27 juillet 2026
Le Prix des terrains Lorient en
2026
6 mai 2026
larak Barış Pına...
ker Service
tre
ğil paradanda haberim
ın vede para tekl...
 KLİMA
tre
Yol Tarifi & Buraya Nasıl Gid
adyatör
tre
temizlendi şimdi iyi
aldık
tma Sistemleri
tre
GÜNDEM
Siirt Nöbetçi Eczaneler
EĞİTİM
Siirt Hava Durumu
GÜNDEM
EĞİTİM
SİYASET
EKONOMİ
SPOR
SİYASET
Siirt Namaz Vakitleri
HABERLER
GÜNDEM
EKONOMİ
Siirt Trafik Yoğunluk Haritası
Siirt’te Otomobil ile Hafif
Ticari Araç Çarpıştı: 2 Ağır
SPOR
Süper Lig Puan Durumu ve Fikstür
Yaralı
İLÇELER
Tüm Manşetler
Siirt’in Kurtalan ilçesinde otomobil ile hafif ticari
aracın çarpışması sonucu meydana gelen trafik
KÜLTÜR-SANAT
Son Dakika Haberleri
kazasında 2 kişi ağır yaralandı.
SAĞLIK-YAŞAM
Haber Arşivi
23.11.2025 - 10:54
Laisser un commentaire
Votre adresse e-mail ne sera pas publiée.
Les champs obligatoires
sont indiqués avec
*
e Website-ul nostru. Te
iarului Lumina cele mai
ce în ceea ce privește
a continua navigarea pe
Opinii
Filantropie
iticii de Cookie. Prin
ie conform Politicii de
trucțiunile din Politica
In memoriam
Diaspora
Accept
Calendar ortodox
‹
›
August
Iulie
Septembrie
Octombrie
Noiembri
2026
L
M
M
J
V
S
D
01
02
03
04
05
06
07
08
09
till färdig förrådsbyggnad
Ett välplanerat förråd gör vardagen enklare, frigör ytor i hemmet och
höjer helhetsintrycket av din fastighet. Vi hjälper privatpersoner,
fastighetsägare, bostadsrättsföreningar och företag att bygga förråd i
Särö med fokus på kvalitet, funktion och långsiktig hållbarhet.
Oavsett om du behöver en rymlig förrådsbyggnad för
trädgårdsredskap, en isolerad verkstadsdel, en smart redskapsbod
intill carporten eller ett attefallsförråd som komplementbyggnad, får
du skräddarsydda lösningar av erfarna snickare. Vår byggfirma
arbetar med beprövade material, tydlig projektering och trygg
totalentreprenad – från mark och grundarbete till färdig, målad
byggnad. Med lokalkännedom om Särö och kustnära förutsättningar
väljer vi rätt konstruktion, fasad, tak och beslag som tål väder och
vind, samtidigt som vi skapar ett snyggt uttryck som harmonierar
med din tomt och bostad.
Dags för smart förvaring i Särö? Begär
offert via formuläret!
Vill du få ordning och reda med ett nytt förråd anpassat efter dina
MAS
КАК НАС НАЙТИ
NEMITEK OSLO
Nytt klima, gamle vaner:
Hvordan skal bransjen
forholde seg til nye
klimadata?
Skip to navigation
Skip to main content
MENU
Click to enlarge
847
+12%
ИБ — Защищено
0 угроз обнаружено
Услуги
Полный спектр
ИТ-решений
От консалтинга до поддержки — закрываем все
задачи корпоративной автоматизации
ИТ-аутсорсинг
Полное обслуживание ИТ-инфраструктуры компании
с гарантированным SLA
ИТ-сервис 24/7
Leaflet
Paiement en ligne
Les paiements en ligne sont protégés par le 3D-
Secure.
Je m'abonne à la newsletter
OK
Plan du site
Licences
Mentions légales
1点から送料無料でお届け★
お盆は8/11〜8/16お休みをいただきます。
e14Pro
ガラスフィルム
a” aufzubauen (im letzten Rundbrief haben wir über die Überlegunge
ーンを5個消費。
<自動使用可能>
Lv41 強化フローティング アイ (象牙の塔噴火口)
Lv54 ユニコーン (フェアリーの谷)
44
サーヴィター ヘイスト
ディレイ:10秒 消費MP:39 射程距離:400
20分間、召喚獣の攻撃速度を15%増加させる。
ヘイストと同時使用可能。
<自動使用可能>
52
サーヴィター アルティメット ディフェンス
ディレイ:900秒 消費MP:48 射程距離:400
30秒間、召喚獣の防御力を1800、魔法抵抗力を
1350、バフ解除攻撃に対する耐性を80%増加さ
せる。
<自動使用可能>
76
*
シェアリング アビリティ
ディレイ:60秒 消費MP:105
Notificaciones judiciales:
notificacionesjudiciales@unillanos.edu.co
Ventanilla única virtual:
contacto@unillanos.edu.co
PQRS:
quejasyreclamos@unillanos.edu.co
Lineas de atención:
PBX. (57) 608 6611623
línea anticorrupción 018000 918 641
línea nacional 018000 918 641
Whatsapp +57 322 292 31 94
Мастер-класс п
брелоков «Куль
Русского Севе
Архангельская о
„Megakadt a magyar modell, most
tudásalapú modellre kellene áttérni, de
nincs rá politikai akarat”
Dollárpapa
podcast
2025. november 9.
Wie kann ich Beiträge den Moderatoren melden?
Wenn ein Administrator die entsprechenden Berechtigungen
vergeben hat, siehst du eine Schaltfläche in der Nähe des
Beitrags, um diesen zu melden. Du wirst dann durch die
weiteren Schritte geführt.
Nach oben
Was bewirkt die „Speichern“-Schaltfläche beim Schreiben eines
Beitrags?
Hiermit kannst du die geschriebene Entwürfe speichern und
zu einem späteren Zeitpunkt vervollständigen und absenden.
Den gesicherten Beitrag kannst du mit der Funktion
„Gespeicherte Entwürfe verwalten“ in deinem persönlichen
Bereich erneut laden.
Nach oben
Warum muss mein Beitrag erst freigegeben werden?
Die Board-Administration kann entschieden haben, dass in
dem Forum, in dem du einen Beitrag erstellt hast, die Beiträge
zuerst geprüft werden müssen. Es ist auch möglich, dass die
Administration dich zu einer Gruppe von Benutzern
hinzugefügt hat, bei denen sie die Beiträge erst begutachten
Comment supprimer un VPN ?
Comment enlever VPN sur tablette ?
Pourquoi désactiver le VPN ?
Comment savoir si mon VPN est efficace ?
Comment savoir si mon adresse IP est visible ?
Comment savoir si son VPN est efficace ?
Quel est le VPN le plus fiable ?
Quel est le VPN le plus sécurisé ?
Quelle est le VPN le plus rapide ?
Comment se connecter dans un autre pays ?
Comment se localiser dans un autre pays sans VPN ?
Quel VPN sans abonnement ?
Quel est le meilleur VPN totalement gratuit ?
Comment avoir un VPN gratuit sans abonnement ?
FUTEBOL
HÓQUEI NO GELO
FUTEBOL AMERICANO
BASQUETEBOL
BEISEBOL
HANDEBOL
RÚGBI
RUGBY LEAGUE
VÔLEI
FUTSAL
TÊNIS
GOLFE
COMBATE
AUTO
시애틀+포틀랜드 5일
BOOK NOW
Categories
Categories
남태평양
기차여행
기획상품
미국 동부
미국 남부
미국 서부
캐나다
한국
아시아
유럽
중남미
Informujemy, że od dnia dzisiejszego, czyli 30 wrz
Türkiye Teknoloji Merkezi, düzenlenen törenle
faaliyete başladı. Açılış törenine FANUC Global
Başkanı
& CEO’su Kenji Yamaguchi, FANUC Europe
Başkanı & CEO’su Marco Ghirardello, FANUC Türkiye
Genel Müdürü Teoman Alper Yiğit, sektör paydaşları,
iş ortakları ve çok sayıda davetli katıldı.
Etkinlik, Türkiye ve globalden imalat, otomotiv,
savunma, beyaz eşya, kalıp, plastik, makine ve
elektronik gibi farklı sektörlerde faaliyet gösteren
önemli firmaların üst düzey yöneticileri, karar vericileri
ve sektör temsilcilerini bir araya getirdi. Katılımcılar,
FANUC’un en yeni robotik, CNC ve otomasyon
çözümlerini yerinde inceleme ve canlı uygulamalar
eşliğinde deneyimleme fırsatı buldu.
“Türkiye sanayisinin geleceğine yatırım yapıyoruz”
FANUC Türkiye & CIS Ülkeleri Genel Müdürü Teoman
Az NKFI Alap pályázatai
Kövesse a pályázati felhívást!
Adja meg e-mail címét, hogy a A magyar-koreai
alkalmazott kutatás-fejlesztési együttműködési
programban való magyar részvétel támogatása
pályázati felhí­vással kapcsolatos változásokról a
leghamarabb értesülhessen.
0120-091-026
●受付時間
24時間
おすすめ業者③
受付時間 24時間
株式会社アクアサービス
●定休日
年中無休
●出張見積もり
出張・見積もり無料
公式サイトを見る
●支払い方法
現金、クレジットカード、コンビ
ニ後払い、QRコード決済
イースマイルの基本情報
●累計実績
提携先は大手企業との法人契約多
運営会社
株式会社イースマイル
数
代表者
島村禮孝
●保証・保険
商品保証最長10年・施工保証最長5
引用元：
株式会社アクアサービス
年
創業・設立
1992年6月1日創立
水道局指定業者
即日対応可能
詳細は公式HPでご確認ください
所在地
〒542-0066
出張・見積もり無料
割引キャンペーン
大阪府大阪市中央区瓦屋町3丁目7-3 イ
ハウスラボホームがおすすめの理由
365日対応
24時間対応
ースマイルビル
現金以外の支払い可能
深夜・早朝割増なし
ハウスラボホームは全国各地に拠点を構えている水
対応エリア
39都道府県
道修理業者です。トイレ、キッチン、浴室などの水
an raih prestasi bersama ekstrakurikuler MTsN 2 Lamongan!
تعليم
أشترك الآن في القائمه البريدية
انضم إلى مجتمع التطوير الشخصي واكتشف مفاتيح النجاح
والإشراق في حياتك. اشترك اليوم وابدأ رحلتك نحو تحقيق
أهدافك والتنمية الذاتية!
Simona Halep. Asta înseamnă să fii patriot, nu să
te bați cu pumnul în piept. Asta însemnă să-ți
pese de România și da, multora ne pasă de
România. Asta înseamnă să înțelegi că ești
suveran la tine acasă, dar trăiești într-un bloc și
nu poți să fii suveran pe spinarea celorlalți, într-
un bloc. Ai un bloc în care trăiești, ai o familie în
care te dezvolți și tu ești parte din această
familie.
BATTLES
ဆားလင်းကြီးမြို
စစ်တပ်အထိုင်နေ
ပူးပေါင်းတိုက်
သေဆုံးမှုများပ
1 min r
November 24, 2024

-- -- --

Can you copy out everything from the start of the records down to the line containing "SAĞLIK-YAŞAM", including that line, keeping each line identical to the original?

• **Solution**
27 juillet 2026
Le Prix des terrains Lorient en
2026
6 mai 2026
larak Barış Pına...
ker Service
tre
ğil paradanda haberim
ın vede para tekl...
 KLİMA
tre
Yol Tarifi & Buraya Nasıl Gid
adyatör
tre
temizlendi şimdi iyi
aldık
tma Sistemleri
tre
GÜNDEM
Siirt Nöbetçi Eczaneler
EĞİTİM
Siirt Hava Durumu
GÜNDEM
EĞİTİM
SİYASET
EKONOMİ
SPOR
SİYASET
Siirt Namaz Vakitleri
HABERLER
GÜNDEM
EKONOMİ
Siirt Trafik Yoğunluk Haritası
Siirt’te Otomobil ile Hafif
Ticari Araç Çarpıştı: 2 Ağır
SPOR
Süper Lig Puan Durumu ve Fikstür
Yaralı
İLÇELER
Tüm Manşetler
Siirt’in Kurtalan ilçesinde otomobil ile hafif ticari
aracın çarpışması sonucu meydana gelen trafik
KÜLTÜR-SANAT
Son Dakika Haberleri
kazasında 2 kişi ağır yaralandı.
SAĞLIK-YAŞAM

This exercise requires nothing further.